Она смотрит на него долгим ясным взглядом.
— Пойду приготовлю ужин, — решает она наконец.
Его обуревает раскаяние:
— Я сбегаю за автомобилем и привезу малыша. Несчастный ребенок, наверно, уже думает, что его совсем бросили. И какого черта твоя мать воображает, что моей только и дела, что с чужими детьми возиться?
В нем снова поднимается возмущение — она не понимает, что ему надо смотреть передачу про Джимми для работы, он ведь должен зарабатывать деньги на сахар, который она кладет в свой проклятый «Старомодный».

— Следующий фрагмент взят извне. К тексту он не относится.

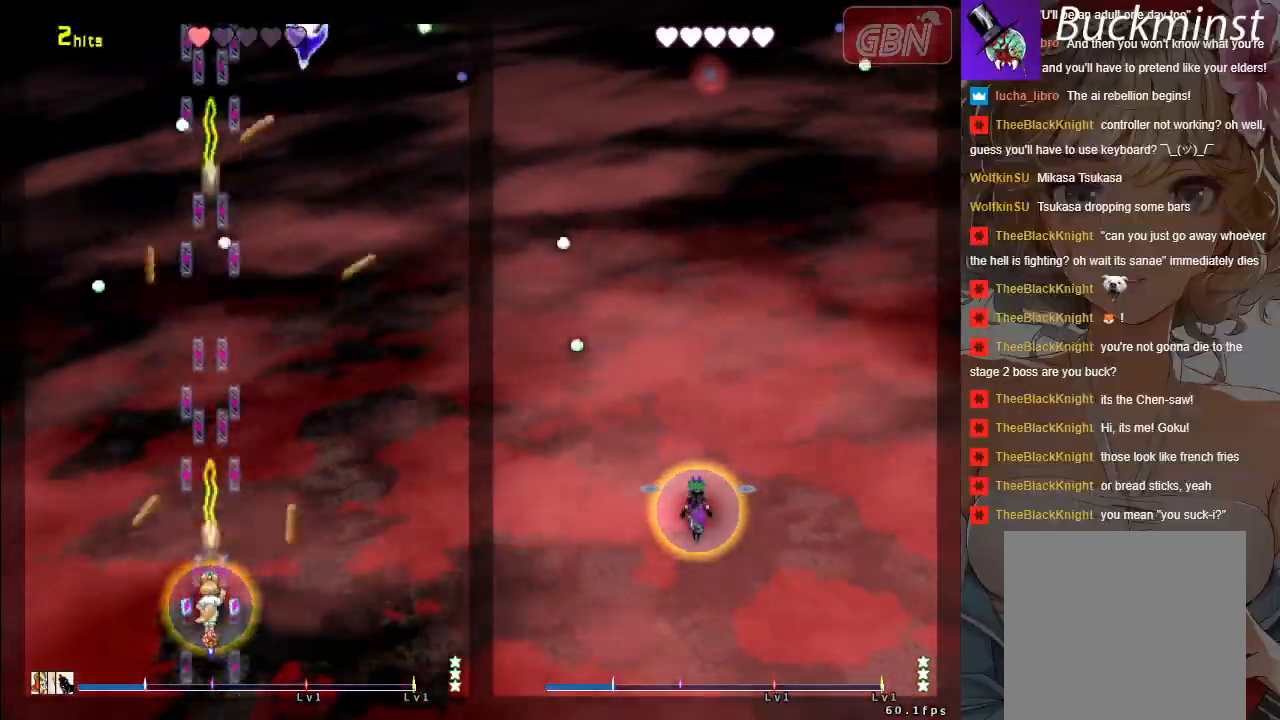
{"buttons": ["A"], "left_stick": "up", "events": [[250, "left_stick", "right"], [500, "left_stick", "up"]]}
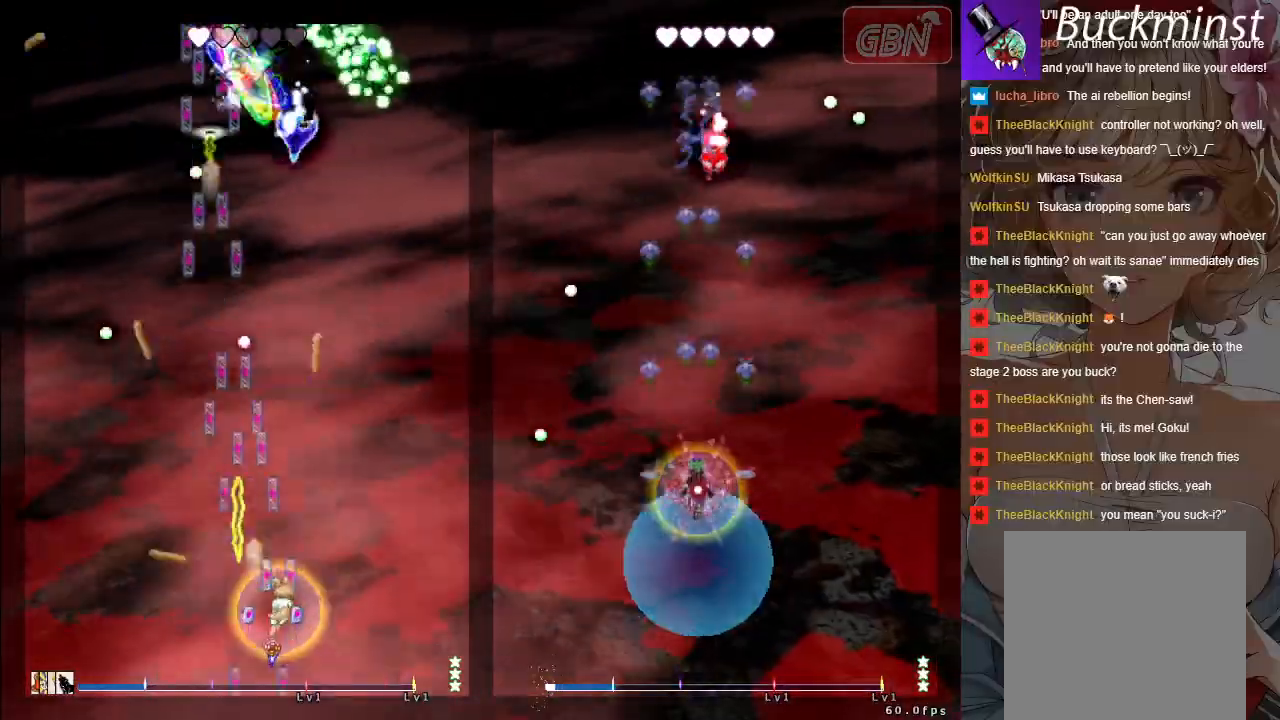
{"buttons": ["A"], "left_stick": "right", "events": [[133, "left_stick", "center"], [483, "left_stick", "right"]]}
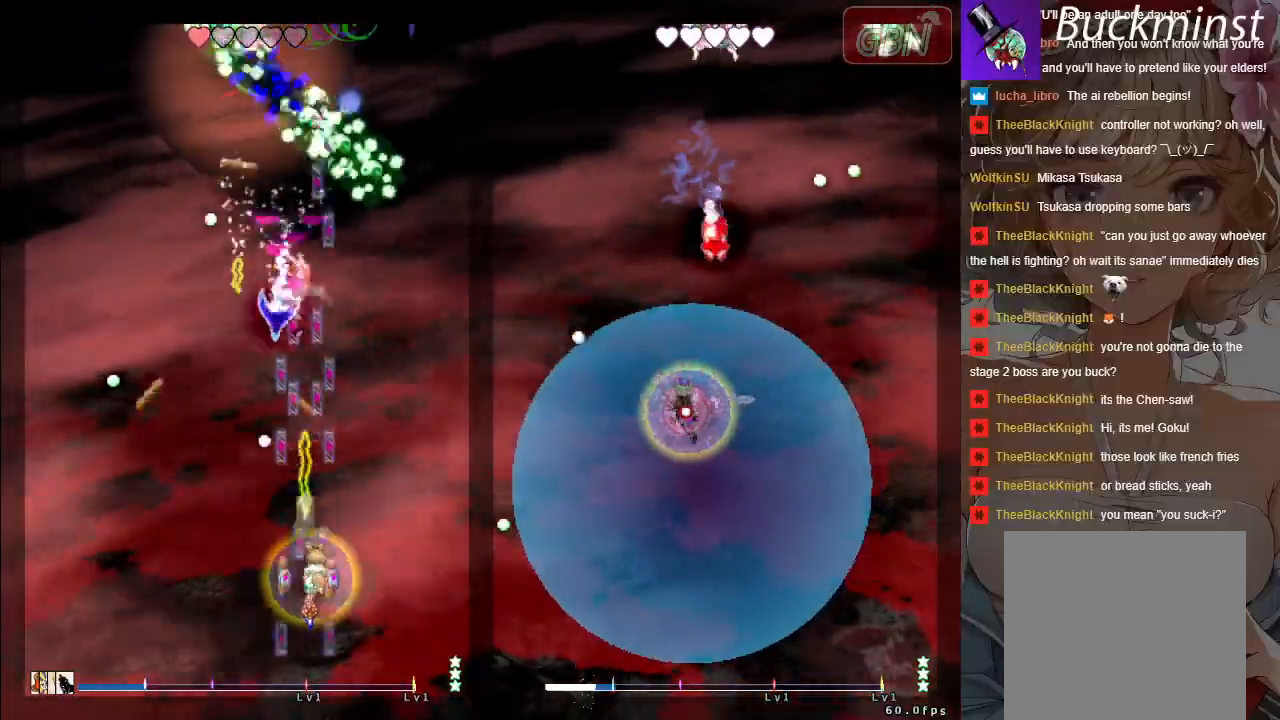
{"buttons": ["A"], "left_stick": "down-right", "events": [[83, "left_stick", "up"], [333, "R1", "down"], [383, "left_stick", "down-right"], [450, "R1", "up"]]}
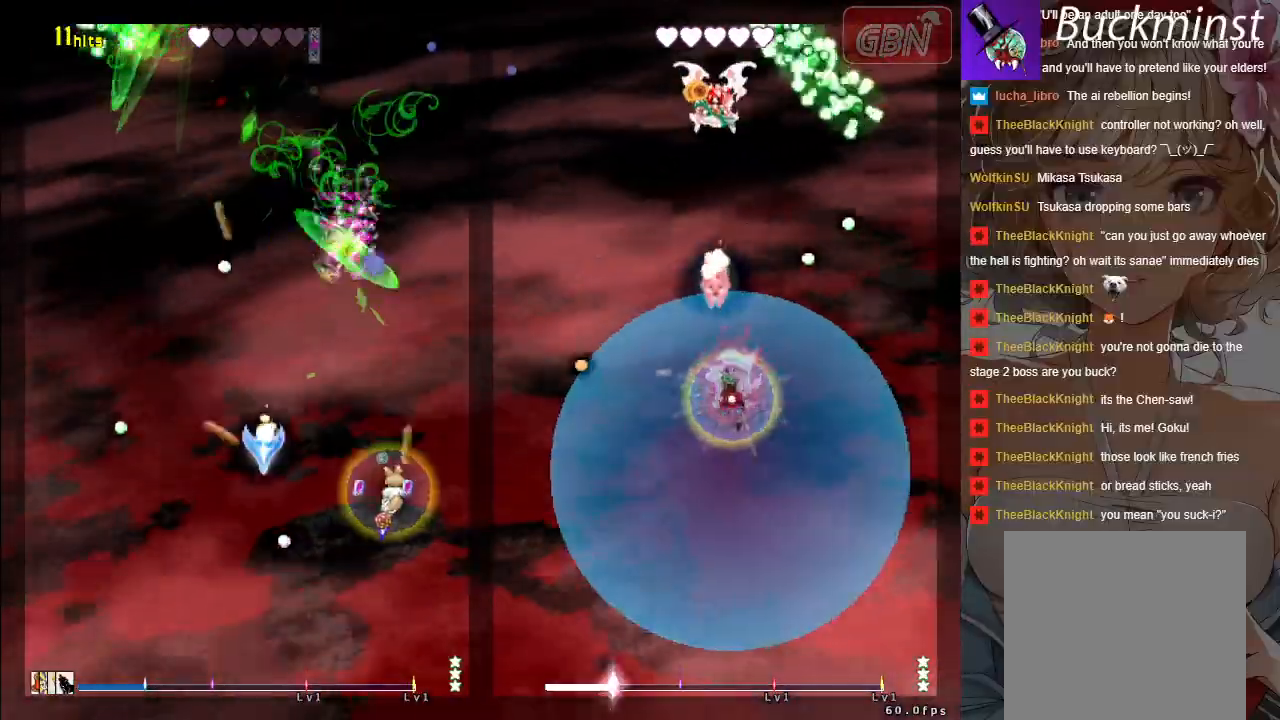
{"buttons": ["A"], "left_stick": "left", "events": [[200, "left_stick", "left"]]}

Сердито, хотя и не достаточно сердито, она идет в кухню. Ей бы надо было обидеться по-настоящему или уж совсем не обижаться — ведь он сказал лишь про то, что делал не одну сотню раз. Может, даже и тысячу. Начиная с 1956-го в среднем каждые три дня. Сколько это будет? Триста. Так много? Почему же это всегда требует таких усилий? Пока они не поженились, было легче. Тогда у нее получалось сразу. Совсем еще девчонка. Нервы, как новые нитки. Кожа пахла свежим хлопком. После работы они ходили в квартиру ее сослуживицы в Бруэре. Металлическая кровать, обои с серебряными медальонами, из окон, выходящих на запад, видны огромные газгольдеры на берегу реки. В то время они оба работали в универмаге Кролла: она, в белом халате с карманчиком, на котором было вышито «Джен», продавала леденцы и орешки, а он этажом выше таскал мягкие кресла и деревянные журнальные столики, с девяти до пяти разбивая упаковочные рамы. Нос и глаза саднило от упаковочной стружки. Грязный черный полукруг мусорных ведер за лифтами; усыпанный кривыми гвоздями пол; черные ладони, а этот педик Чендлер каждый час заставлял мыть руки, чтобы не пачкать мебель. Мыло «Лава». Серая пена. От молотка и лапчатого лома на руках вырастали желтые мозоли. В 5:30 отвратительный рабочий день кончался, и они встречались у выхода, поперек которого натягивалась цепь, чтоб не проходили покупатели. Выложенная зеленым стеклом камера молчания между двойными дверями; рядом, в неглубоких боковых витринах, головы без туловищ, в шляпах с перьями и в ожерельях розового жемчуга подслушивали прощальные сплетни. Все служащие Кролла ненавидели универмаг, однако уходили медленно, точно уплывали. Дженис с Кроликом встречались в этой тускло освещенной междверной камере с зеленым полом, словно под водой; толкнув единственную не затянутую цепью створку двери, они выходили на свет и, никогда не говоря о том, куда они идут, шагали к серебряным медальонам, нежно держась за руки, тихонько двигались навстречу потоку возвращающихся с работы автомобилей и предавались любви под льющимися из окна горизонтальными лучами вечернего света. Она стеснялась его взгляда. Заставляла закрывать глаза. Шелковистая, как домашняя туфля, тотчас раскрывалась навстречу. Потом, переступив последнюю черту, они, как потерянные, лежали в этой чужой постели. Серебро медальонов и золото угасающего дня.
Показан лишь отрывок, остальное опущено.